Quoted passage:
■ ■ ■ ■ ■

I took it out afterwards and tested it out by engaging and disengaging the blades with no grass under it. Everything sounded good so I drove it around front and cut the front yard. It cut ok and didn't make any wierd noises. It's actually sounding the best it ever has since I've owned it. 

Now I just need to set the deck alignment and figure out what's binding the deck height adjustment lever. I can only get about 1" of down travel from the full up position. It didn't matter so much today as the grass had gotten so tall I needed to run it with the deck up high anyway.


----------



## wjjones (May 28, 2010)

Does yours have the height adjusment knob for presetting cut height?


----------



## GoMopar440 (Aug 12, 2011)

I'll have to look to see if it has the height adjuster knob. I didn't notice one on there before, but I wasn't looking for one either. 

I'd really like to find an owners manual for this thing for stuff like this. It doesn't have the standard LT/GT designation most people refer to for this body type, so I can only use the model # to find stuff for it.

■ ■ ■ ■ ■

Tasks and exercises:
**A)** Answer these questions about the mower thread, one per line:
(i) About how much down travel does the deck height adjustment lever allow from the full up position?
(ii) What feature does wjjones ask about?
(iii) According to the final post, which standard designation does the machine lack?
**B)** Resume the mower thread from the end of its final post.

Information supplied:
■ ■ ■ ■ ■

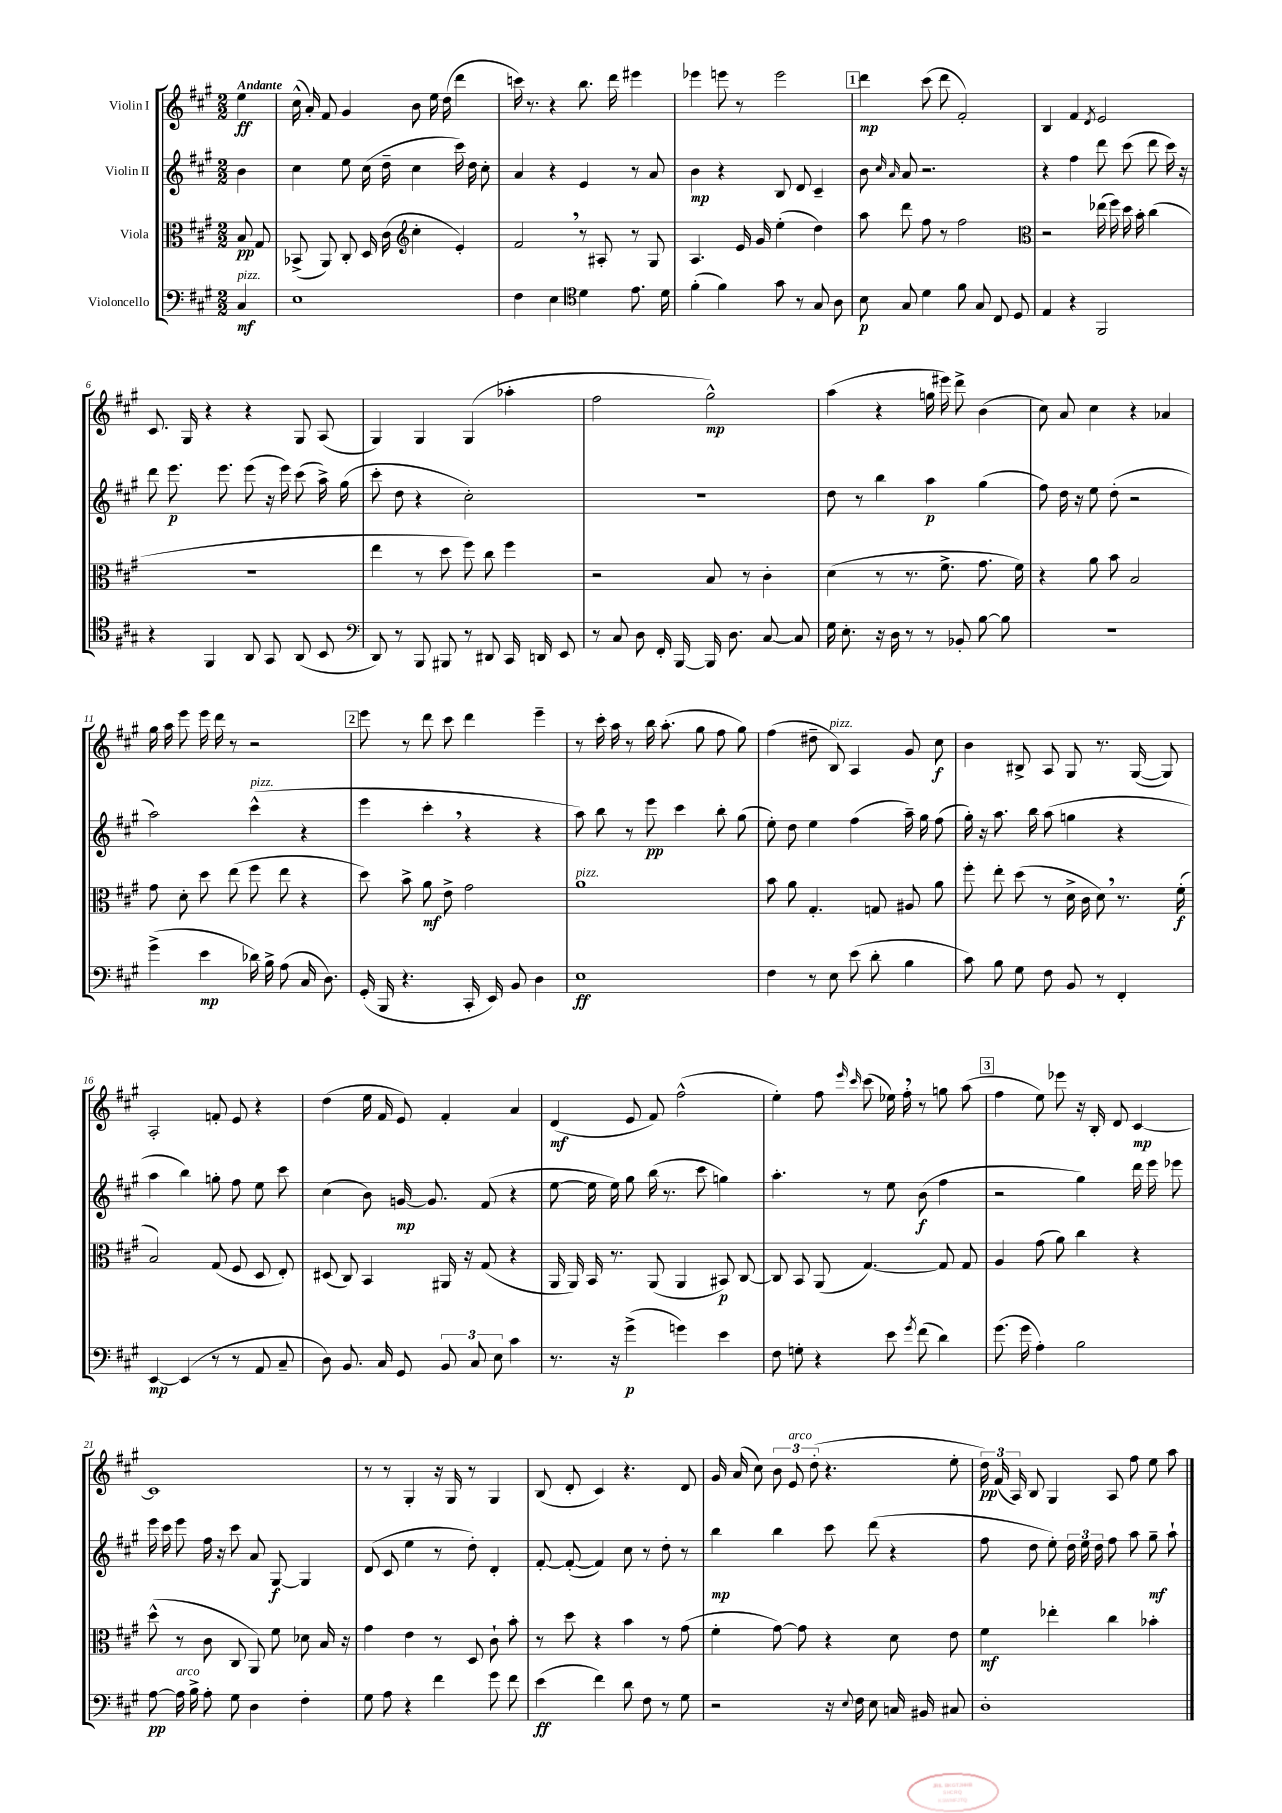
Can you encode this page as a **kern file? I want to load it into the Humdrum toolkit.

■ ■ ■ ■ ■

Solved tasks:
**A)**
(i) About 1".
(ii) A height adjustment knob for presetting cut height.
(iii) The standard LT/GT designation.

**B)**
However, snow has started falling so it's already been put away for the season. I'll work on the deck adjustments when I pull it out next spring. 

Many thanks to those that offered tips to help me fix this.


----------



## wjjones (May 28, 2010)

You can use your model# to get the manual part# off searspartsdirect and then I bet you could find a manual on ebay, etc.. I am not sure if yours is the same , or not but mine says 1.5 to 4" on the cutting height. The manual says point blades forward for front to back adjustment, and point them to the side for side to side adjustment.. Measure from the blade tips cutting edge to the ground/ floor.


----------



## dangeroustoys56 (Jul 26, 2010)

I had to do that to my 99 weedeater tractor- most my stuff has bolt on brackets- while craftsman has the weld on ones - and of course since it was well beat, most the brackets had stress cracks.


I took some small pieces of steel and welded gussets and the brackets to the deck to help stabilize them and keep them from cracking again.


----------



## wjjones (May 28, 2010)

Yep the deck I bought recently had a broken bracket for the lift I got a shoppe to re-weld it, and while they where at it I got them to re-inforce the other brackets with some extra beefy welds..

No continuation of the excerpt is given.